Em meio ao caos econômico de seu país, com inflação de 500% e escassez de alimentos e de outros produtos básicos, Maduro celebrou esse passo importante no seu projeto de permanência no poder com a substituição, na quarta-feira 4, do vice-presidente (que é nomeado por ele), dos principais ministros e do presidente da estatal do petróleo PDVSA. Segundo analistas venezuelanos ouvidos por EXAME Hoje, os novos membros do gabinete são mais próximos de Maduro, um ex-motorista de ônibus que não conta com o carisma nem com a unanimidade em seu Partido Socialista Unido da Venezuela (PSUV) de que usufruía Hugo Chávez, morto em março de 2013.
Para o cargo de vice-presidente, Maduro escolheu o governador do Estado de Aragua, Tareck El Aissami, um advogado de 42 anos, conhecido por sua rigidez doutrinária e defesa da linha dura na repressão à oposição. De acordo com a analista Anabella Abadi, da consultoria ODH, de Caracas, a nomeação de El Aissami foi a confirmação de um rumor que circulava havia vários meses: “Faz parte de um conjunto de nomeações destinada a manter o gabinete nas mãos de grupos que, ao menos na aparência, são mais fiéis a Maduro”.

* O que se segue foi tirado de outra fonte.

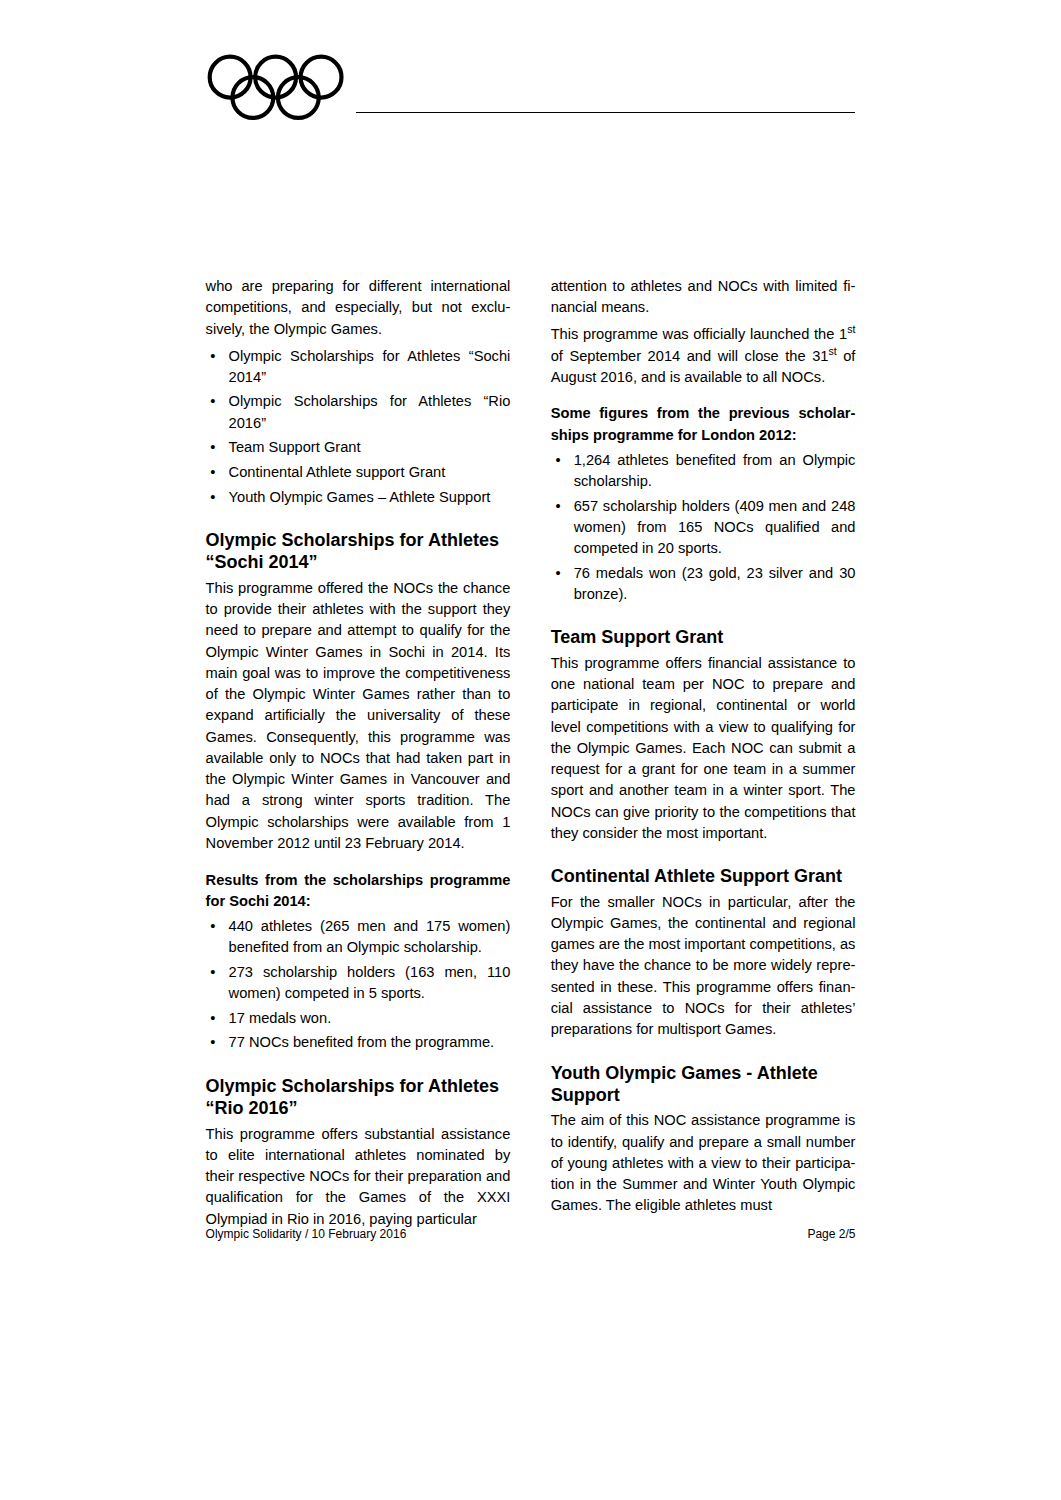who are preparing for different international competitions, and especially, but not exclusively, the Olympic Games.
Olympic Scholarships for Athletes “Sochi 2014”
Olympic Scholarships for Athletes “Rio 2016”
Team Support Grant
Continental Athlete support Grant
Youth Olympic Games – Athlete Support
Olympic Scholarships for Athletes “Sochi 2014”
This programme offered the NOCs the chance to provide their athletes with the support they need to prepare and attempt to qualify for the Olympic Winter Games in Sochi in 2014. Its main goal was to improve the competitiveness of the Olympic Winter Games rather than to expand artificially the universality of these Games. Consequently, this programme was available only to NOCs that had taken part in the Olympic Winter Games in Vancouver and had a strong winter sports tradition. The Olympic scholarships were available from 1 November 2012 until 23 February 2014.
Results from the scholarships programme for Sochi 2014:
440 athletes (265 men and 175 women) benefited from an Olympic scholarship.
273 scholarship holders (163 men, 110 women) competed in 5 sports.
17 medals won.
77 NOCs benefited from the programme.
Olympic Scholarships for Athletes “Rio 2016”
This programme offers substantial assistance to elite international athletes nominated by their respective NOCs for their preparation and qualification for the Games of the XXXI Olympiad in Rio in 2016, paying particular
attention to athletes and NOCs with limited financial means.
This programme was officially launched the 1st of September 2014 and will close the 31st of August 2016, and is available to all NOCs.
Some figures from the previous scholarships programme for London 2012:
1,264 athletes benefited from an Olympic scholarship.
657 scholarship holders (409 men and 248 women) from 165 NOCs qualified and competed in 20 sports.
76 medals won (23 gold, 23 silver and 30 bronze).
Team Support Grant
This programme offers financial assistance to one national team per NOC to prepare and participate in regional, continental or world level competitions with a view to qualifying for the Olympic Games. Each NOC can submit a request for a grant for one team in a summer sport and another team in a winter sport. The NOCs can give priority to the competitions that they consider the most important.
Continental Athlete Support Grant
For the smaller NOCs in particular, after the Olympic Games, the continental and regional games are the most important competitions, as they have the chance to be more widely represented in these. This programme offers financial assistance to NOCs for their athletes’ preparations for multisport Games.
Youth Olympic Games - Athlete Support
The aim of this NOC assistance programme is to identify, qualify and prepare a small number of young athletes with a view to their participation in the Summer and Winter Youth Olympic Games. The eligible athletes must
Olympic Solidarity / 10 February 2016 Page 2/5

O presidente colocou dois militares no gabinete. O almirante César Alberto Salazar é o novo ministro de Obras Públicas, cargo-chave na troca de mãos do dinheiro público. Os lucrativos negócios de comércio exterior e distribuição interna já estavam nas mãos de oficiais. Com isso, Maduro garante o apoio a seu governo das Forças Armadas Bolivarianas, que foram politizadas por Chávez. Para o Ministério do Eco-socialismo e da Água, o presidente nomeou o coronel Ramón Celestino Velásquez.
Adán Chávez, irmão mais velho do ex-presidente, ex-governador de Barinas e ex-ministro da Educação no governo de seu irmão, foi nomeado para a pasta da Cultura. E o até então vice-presidente Aristóbulo Istúriz, de 70 anos, foi para o Ministério para as Comunas e Movimentos Sociais, que distribui as bolsas para as “missões”, com as quais o chavismo sustenta seus apoiadores.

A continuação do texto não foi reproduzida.